Downloaded a couple free trials of stacking software to try this out. Only had the macro lens about a month so this is all still somewhat new to me.

I used my tripod and on camera flash to get the shots, 6 shots for each. 




stack by mtw2118, on Flickr




Stacked6 by mtw2118, on Flickr


----------



## HL45 (Aug 8, 2013)

100 Views!!


----------



## JacaRanda (Aug 8, 2013)

I think the flower is quite impressive!


----------



## HL45 (Aug 9, 2013)

JacaRanda said:


> I think the flower is quite impressive!


Thanks for the reply


----------



## DGMPhotography (Aug 9, 2013)

I love the quarter!


----------



## DarkShadow (Aug 9, 2013)

I have know idea what focus stacking is but I really like them both.


----------



## Trever1t (Aug 9, 2013)

works for me!


----------



## HL45 (Aug 9, 2013)

DGMPhotography said:


> I love the quarter!


Thanks 




Trever1t said:


> works for me!



Thanks 



DarkShadow said:


> I have know idea what focus stacking is but I really like them both.

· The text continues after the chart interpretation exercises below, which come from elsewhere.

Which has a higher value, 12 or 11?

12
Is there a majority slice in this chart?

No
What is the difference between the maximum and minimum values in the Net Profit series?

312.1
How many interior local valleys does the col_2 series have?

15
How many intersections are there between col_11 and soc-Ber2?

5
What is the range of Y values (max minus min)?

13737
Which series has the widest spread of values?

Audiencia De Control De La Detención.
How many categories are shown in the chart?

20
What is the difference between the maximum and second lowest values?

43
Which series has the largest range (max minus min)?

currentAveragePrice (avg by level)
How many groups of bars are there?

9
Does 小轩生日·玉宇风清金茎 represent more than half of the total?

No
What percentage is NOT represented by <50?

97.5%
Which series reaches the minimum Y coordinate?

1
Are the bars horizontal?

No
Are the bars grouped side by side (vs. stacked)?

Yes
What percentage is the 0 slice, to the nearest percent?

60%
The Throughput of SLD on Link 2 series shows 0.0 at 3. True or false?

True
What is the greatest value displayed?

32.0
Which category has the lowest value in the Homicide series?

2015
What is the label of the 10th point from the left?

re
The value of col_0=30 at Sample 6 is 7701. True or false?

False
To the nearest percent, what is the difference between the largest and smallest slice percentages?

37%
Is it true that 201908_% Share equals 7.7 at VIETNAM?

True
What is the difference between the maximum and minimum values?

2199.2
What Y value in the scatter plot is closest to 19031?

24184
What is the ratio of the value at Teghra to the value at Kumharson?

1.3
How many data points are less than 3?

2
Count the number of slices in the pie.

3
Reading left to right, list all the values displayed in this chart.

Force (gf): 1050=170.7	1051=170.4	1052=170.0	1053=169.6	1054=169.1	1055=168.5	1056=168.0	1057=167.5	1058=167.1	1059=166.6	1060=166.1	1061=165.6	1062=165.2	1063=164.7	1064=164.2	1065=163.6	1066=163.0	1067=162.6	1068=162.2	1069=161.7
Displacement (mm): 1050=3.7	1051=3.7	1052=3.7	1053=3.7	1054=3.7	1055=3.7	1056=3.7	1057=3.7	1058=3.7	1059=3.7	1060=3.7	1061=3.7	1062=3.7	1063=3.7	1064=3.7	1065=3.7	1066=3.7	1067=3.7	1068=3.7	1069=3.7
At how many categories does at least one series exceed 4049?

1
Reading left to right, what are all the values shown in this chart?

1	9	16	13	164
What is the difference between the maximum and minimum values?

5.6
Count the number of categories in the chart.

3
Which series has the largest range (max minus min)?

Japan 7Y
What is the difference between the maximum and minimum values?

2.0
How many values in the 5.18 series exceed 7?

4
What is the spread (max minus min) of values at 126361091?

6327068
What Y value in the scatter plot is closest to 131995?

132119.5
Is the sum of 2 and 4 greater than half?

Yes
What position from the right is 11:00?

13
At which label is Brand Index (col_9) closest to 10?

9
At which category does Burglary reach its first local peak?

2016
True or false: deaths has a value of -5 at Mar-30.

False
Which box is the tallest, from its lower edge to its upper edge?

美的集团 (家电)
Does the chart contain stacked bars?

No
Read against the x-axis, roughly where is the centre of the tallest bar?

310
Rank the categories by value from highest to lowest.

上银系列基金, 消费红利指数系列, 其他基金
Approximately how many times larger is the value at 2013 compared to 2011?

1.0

Thanks, I didn't know either! When I started looking at other macro photos I realized the depth of field I was getting with a single shot, even at f/22 wasn't what I was seeing in some others work.
Focus stacking takes the in focus areas and stacks them together to get an amazing DOF that you simply can't get with a single macro shot.


----------



## shinycard255 (Aug 9, 2013)

The quarter looks great!  

One thing I noticed after playing with focus stacking for the past few years, if you let Photoshop do it for you, it doesn't always work.  It's easier for me to go in an manually mask out the areas that I need so I know that it will turn out the way I want it to


----------



## HL45 (Aug 9, 2013)

shinycard255 said:


> The quarter looks great!
> 
> One thing I noticed after playing with focus stacking for the past few years, if you let Photoshop do it for you, it doesn't always work.  It's easier for me to go in an manually mask out the areas that I need so I know that it will turn out the way I want it to


Thanks, nobody noticed it's a half dollar  
I don't have Photoshop, used zerene stack and helicon focus free trials. I think helicon was easier to use. I did have to adjust the preferences to get auto stack to work correctly.


----------



## shinycard255 (Aug 9, 2013)

HL45 said:


> shinycard255 said:
> 
> 
> > The quarter looks great!
> ...



Never heard of either, but if it works, then keep using it!


----------